Korie Lucious' three-pointer that pushed Michigan State on to the Sweet 16. (Robert Beck/SI)
3. The four-basket exchange that closed Michigan State's win over Maryland in Spokane was the best 38 seconds I've seen in this tournament that didn't involve Northern Iowa. In that stretch, the game turned on a Grevis Vasquez runner (81-80, Maryland), a Draymond Green jumper (82-81, Spartans), a Vasquez driving bank-shot (83-82, Maryland) and finally, Korie Lucious' buzzer-beating three to win it (85-83, Spartans). There was no way to adhere to press-room decorum in Milwaukee (Lucious' hometown) and not shout when it splashed through the net.
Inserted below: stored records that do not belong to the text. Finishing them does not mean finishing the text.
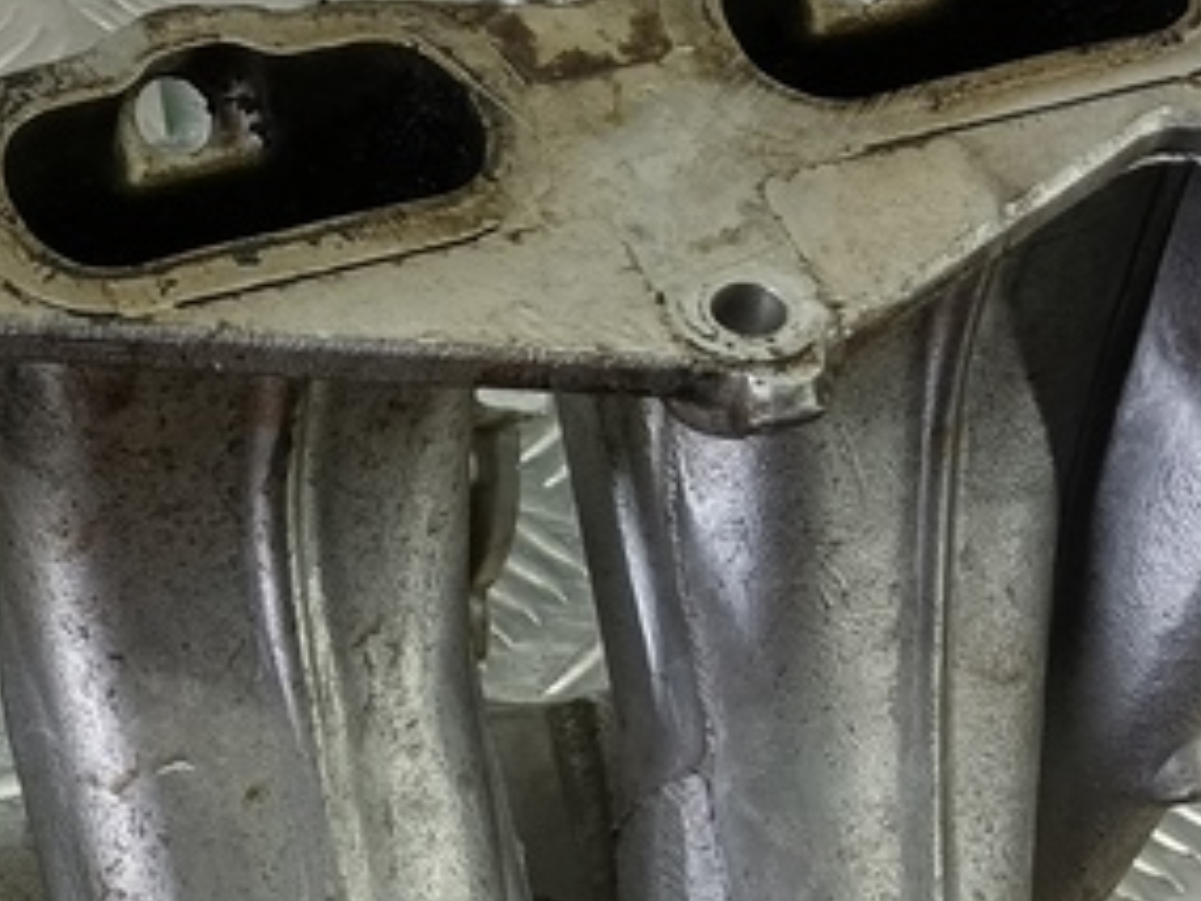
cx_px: -30
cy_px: 884
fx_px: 2880
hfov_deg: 22.5
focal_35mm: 83
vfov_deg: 17.4
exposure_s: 1/50
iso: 124
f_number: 1.6
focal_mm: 4.11
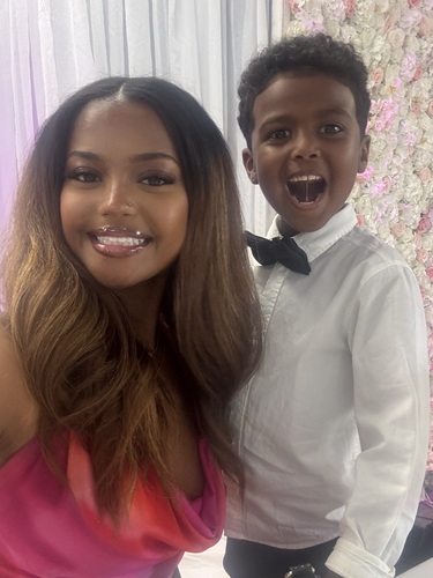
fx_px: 500
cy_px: 289
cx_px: 216
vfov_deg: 60.0
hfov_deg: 46.8
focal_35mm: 30
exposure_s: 1/60
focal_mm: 2.69
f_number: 1.9
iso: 250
In a normal tournament, it might have been the best shot of the first weekend. In this tournament, I'd only rank it as No. 4, just ahead of Ish Smith's Texas-beating leaner from Thursday, and just behind this trio:
• No. 3: The "Nation, Meet Mr. Farokhmanesh" bomb that Ali used to beat UNLV in overtime on Thursday -- because it was launched from deeper.
• No. 2: The Murray State Miracle from Danero Thomas on Thursday -- not because it was a tougher shot (it wasn't), but because it sealed a 13-over-4 upset of Vanderbilt. Going to the Sweet 16 isn't all that big of a deal for Michigan State; knocking off Vandy in the first round is a huge deal for Murray State.
• No. 1: Ali's Down-Goes-Kansas Dagger from Saturday -- because it was the ballsiest and most monumental shot of the dance. It was so wrong from a strategic standpoint, yet so right from an emotional one.
(Best shot, non-game-winner category, goes to Xavier's Jordan Crawford, for his reclined finger-roll against Minnesota. The finger-roll isn't a new thing for Crawford: His dad told me on Sunday that Jordan's nickname in Detroit AAU ball was "Ice," in reference to his ability to emulate George Gervin's famed move.)
4. Purdue's trip to the Sweet 16 isn't going to be celebrated as much as, say, Cornell's, because of the Boilers' seed (No. 4) and conference affiliation (Big Ten). But Matt Painter's boys deserve some serious cred for getting their act together following their Big Ten tournament debacle against Minnesota. There was a reason most bracketeers were picking Purdue to lose in either the first or second round: it looked horrible after Robbie Hummel's season-ending knee injury. Yet the Boilers fended off Siena on Friday, and on Sunday, beat a Texas A&M team that was thought to be a lock for Houston. Chris Kramer's driving layup to win it in overtime was a gutsy, gutsy play from a guy who's spent his whole career being regarded as a defensive, not offensive, specialist. Now he'll be able to give Jon Scheyer hell in the Sweet 16.
5. The blog should also salute Cornell's Louis Dale, who on Sunday carried on his team's (very brief) tradition of inside jokes at press conferences. After the Big Red watched Friday Night Lights on Saturday, and Dale was ordered to work a movie quote into his remarks at the dais. He wedged the "babies and memories" line into the first question that came his way:
Q: For Ryan and Lou, can you just address the next game with Kentucky, and do you feel like you can continue to run your offense at such a high level against a team with such great athleticism?
LOUIS DALE: You know, watching Kentucky on TV, they're a great team. You can tell that from the beginning. They like to push it, and I think we just want to stay within ourselves and do what we can do and do the things that we can control.
We've got eight seniors on this team, and we want to take this ride as long as we can because after this it's just nothing but babies and memories, so we'll just keep going. (Laughter).